- **Activity**
Exactly the lines from the first line of the records to the line holding "left hip: (130, 345)" should be duplicated, and nothing more; pictures stay out.
━━ Input material ━━
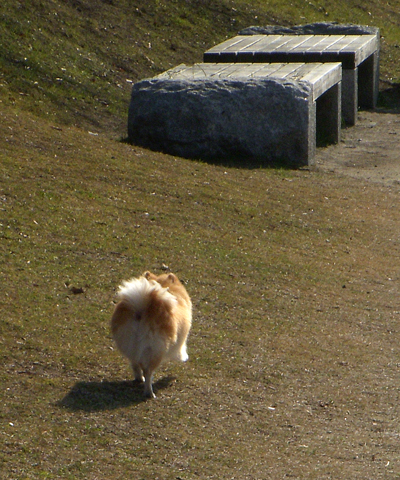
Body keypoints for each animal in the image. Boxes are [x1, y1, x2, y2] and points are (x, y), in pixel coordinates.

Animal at [111, 270, 192, 398]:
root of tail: (140, 310)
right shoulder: (181, 338)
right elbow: (181, 349)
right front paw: (183, 357)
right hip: (155, 351)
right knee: (148, 371)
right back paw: (149, 392)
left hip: (130, 345)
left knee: (135, 363)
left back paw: (139, 379)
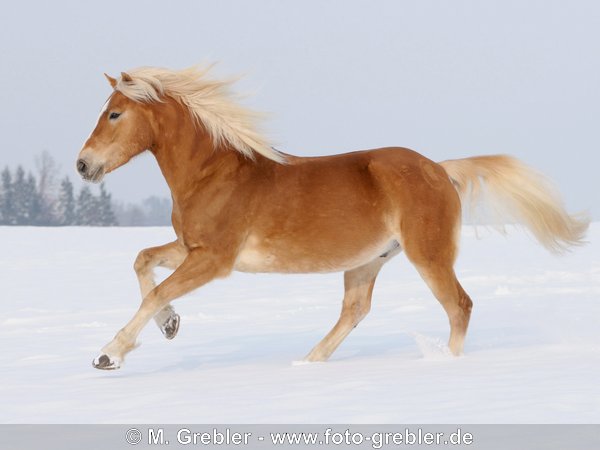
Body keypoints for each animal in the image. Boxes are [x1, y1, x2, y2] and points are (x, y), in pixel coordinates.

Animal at [77, 66, 588, 370]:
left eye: (115, 114)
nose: (83, 165)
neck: (214, 173)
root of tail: (440, 169)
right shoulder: (190, 248)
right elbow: (143, 262)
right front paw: (170, 326)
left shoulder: (215, 260)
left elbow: (156, 289)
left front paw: (109, 354)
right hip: (366, 261)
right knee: (355, 311)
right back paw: (308, 363)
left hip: (427, 254)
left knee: (458, 305)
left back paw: (445, 364)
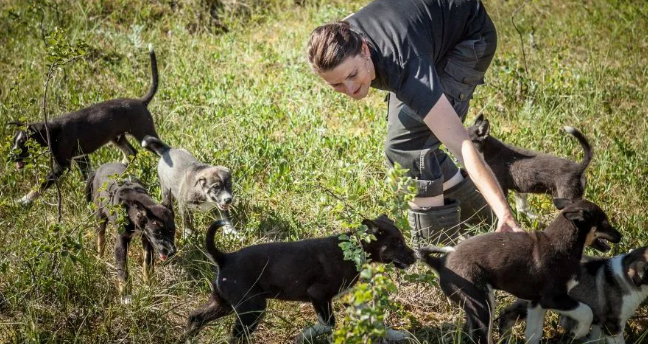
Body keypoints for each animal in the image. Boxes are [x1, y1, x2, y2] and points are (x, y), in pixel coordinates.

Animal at [86, 162, 177, 304]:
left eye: (173, 231)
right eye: (157, 233)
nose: (172, 252)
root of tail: (98, 169)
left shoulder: (147, 240)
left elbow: (147, 264)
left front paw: (148, 286)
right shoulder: (121, 243)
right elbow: (123, 270)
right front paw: (126, 296)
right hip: (100, 216)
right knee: (100, 241)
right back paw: (99, 261)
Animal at [185, 216, 418, 342]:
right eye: (397, 243)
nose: (415, 256)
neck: (355, 248)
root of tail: (224, 258)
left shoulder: (351, 297)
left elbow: (376, 320)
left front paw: (396, 335)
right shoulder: (319, 295)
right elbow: (328, 323)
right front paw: (305, 336)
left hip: (224, 303)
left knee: (195, 317)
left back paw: (186, 338)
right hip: (253, 308)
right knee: (234, 337)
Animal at [420, 199, 624, 344]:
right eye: (604, 223)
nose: (620, 236)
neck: (562, 245)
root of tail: (440, 262)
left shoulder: (536, 303)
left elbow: (534, 333)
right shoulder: (553, 298)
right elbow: (586, 311)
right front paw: (579, 331)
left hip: (476, 306)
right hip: (481, 303)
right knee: (481, 336)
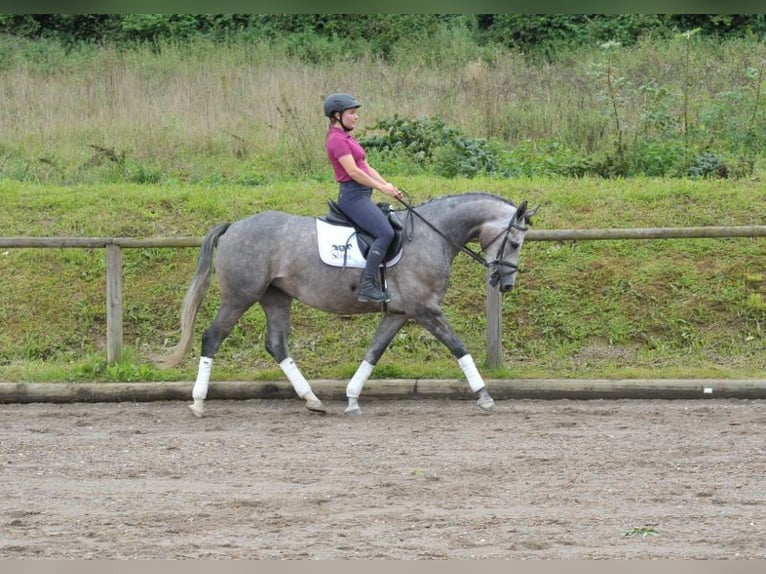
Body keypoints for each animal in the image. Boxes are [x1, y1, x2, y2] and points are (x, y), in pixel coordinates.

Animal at [159, 194, 536, 418]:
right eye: (516, 242)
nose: (506, 284)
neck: (432, 235)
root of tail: (234, 226)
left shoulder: (400, 313)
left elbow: (374, 351)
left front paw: (352, 397)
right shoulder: (425, 309)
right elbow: (458, 347)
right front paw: (484, 394)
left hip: (275, 297)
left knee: (276, 345)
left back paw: (312, 399)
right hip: (239, 297)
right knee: (212, 337)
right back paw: (198, 401)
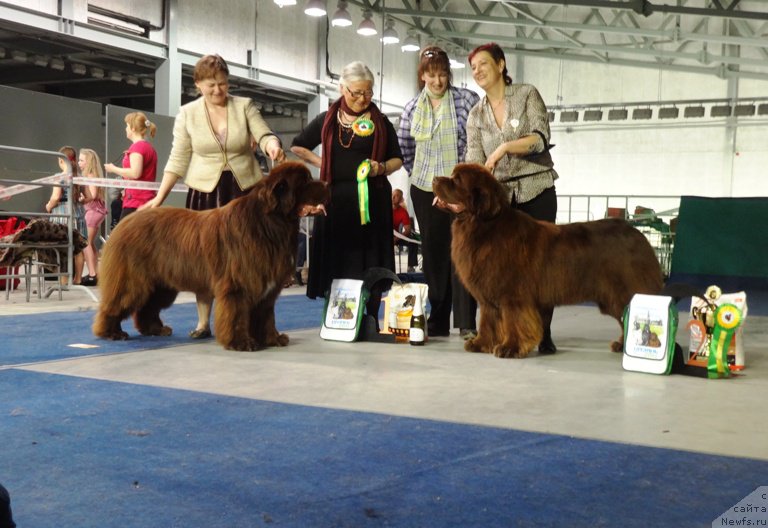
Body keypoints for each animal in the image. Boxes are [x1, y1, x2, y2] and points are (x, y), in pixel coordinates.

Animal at [92, 161, 328, 350]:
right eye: (305, 181)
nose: (326, 183)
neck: (269, 223)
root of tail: (125, 221)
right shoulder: (238, 286)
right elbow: (236, 315)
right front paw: (241, 342)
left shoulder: (265, 289)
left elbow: (266, 316)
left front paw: (273, 339)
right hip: (132, 280)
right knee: (116, 303)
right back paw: (111, 332)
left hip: (161, 284)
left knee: (147, 307)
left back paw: (155, 329)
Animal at [436, 164, 664, 358]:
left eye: (456, 180)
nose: (435, 178)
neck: (483, 225)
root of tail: (640, 236)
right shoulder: (489, 294)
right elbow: (487, 321)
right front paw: (481, 344)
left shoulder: (513, 294)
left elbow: (513, 321)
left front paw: (510, 348)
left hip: (624, 292)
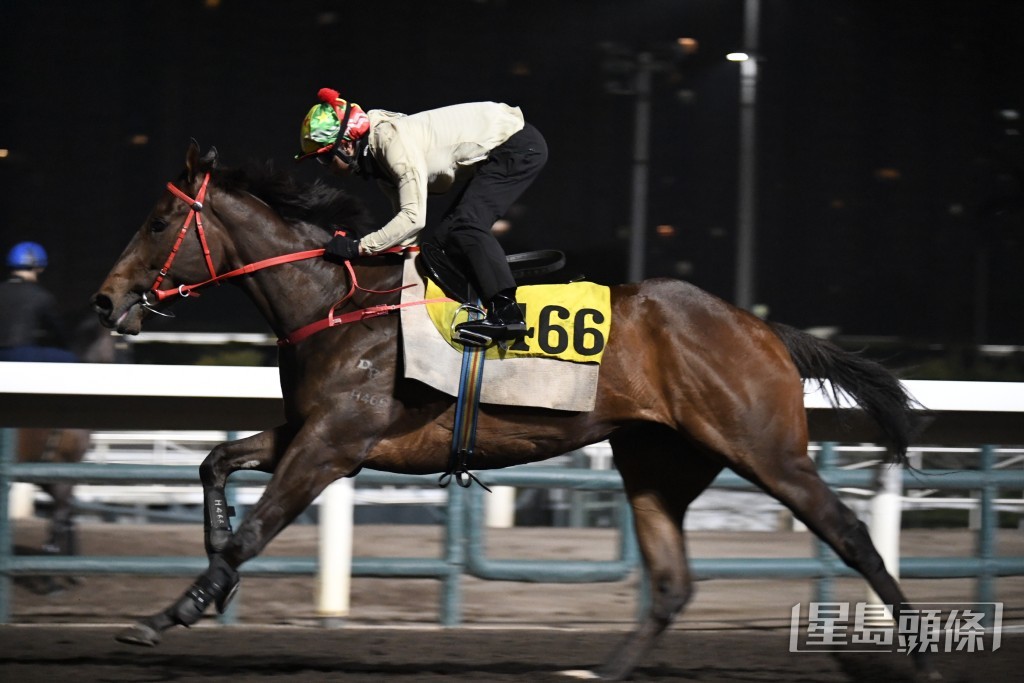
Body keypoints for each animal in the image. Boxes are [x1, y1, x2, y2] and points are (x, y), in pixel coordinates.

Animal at [90, 141, 937, 679]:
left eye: (159, 222)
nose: (105, 299)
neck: (336, 302)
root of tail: (761, 327)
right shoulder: (309, 430)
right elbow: (214, 461)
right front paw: (210, 568)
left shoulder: (334, 442)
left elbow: (256, 531)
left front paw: (178, 607)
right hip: (657, 462)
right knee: (671, 582)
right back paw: (600, 671)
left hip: (764, 448)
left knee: (852, 533)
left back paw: (922, 651)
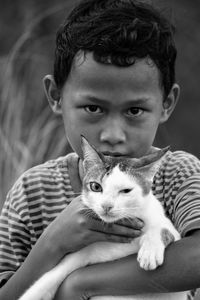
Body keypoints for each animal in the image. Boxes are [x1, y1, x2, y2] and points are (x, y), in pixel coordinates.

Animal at [19, 137, 188, 300]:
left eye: (125, 191)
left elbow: (162, 229)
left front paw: (150, 251)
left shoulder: (170, 230)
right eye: (96, 187)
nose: (106, 205)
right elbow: (45, 282)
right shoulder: (82, 254)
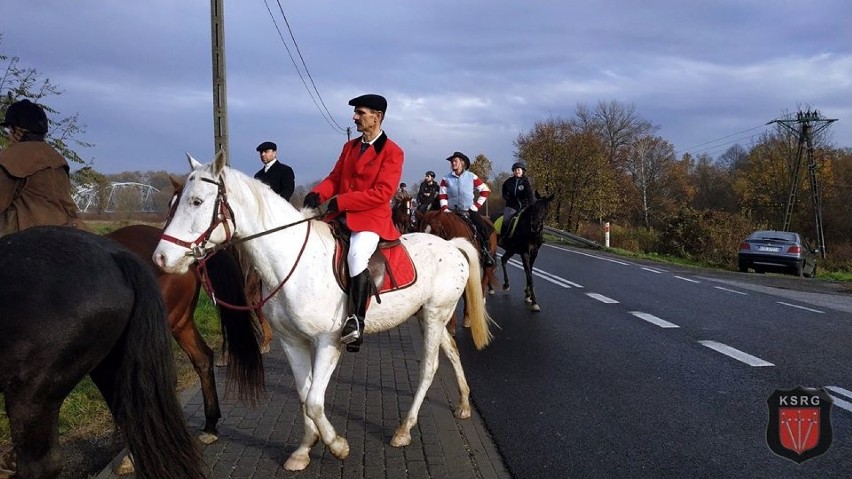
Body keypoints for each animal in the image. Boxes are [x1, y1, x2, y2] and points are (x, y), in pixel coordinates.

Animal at [153, 153, 492, 472]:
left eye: (196, 201)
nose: (161, 258)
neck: (291, 259)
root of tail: (452, 245)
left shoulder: (328, 342)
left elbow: (315, 401)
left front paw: (337, 445)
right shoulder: (292, 342)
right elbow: (305, 396)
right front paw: (304, 450)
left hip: (435, 315)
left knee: (429, 368)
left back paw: (404, 430)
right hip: (428, 316)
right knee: (452, 351)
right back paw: (464, 403)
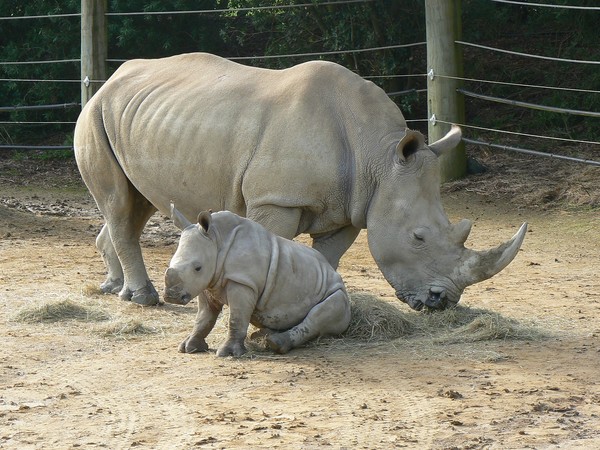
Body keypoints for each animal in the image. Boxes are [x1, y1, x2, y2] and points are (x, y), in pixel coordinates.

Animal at [164, 206, 352, 356]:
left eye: (198, 268)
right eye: (169, 263)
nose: (171, 296)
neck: (217, 240)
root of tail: (333, 272)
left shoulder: (243, 281)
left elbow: (236, 318)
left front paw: (228, 353)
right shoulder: (207, 283)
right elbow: (203, 318)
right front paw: (189, 347)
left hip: (337, 292)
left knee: (323, 312)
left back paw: (275, 344)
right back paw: (261, 335)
━━━
- **Result of the task**
Body keypoints for each animal in the image. Boxes are [x1, y1, x2, y2] and points are (x, y), in pixel coordinates.

Animal at [111, 270, 192, 398]:
root of tail: (140, 310)
right shoulder: (181, 338)
right elbow: (181, 349)
right front paw: (183, 357)
right hip: (155, 351)
right knee: (148, 371)
right back paw: (149, 392)
left hip: (130, 345)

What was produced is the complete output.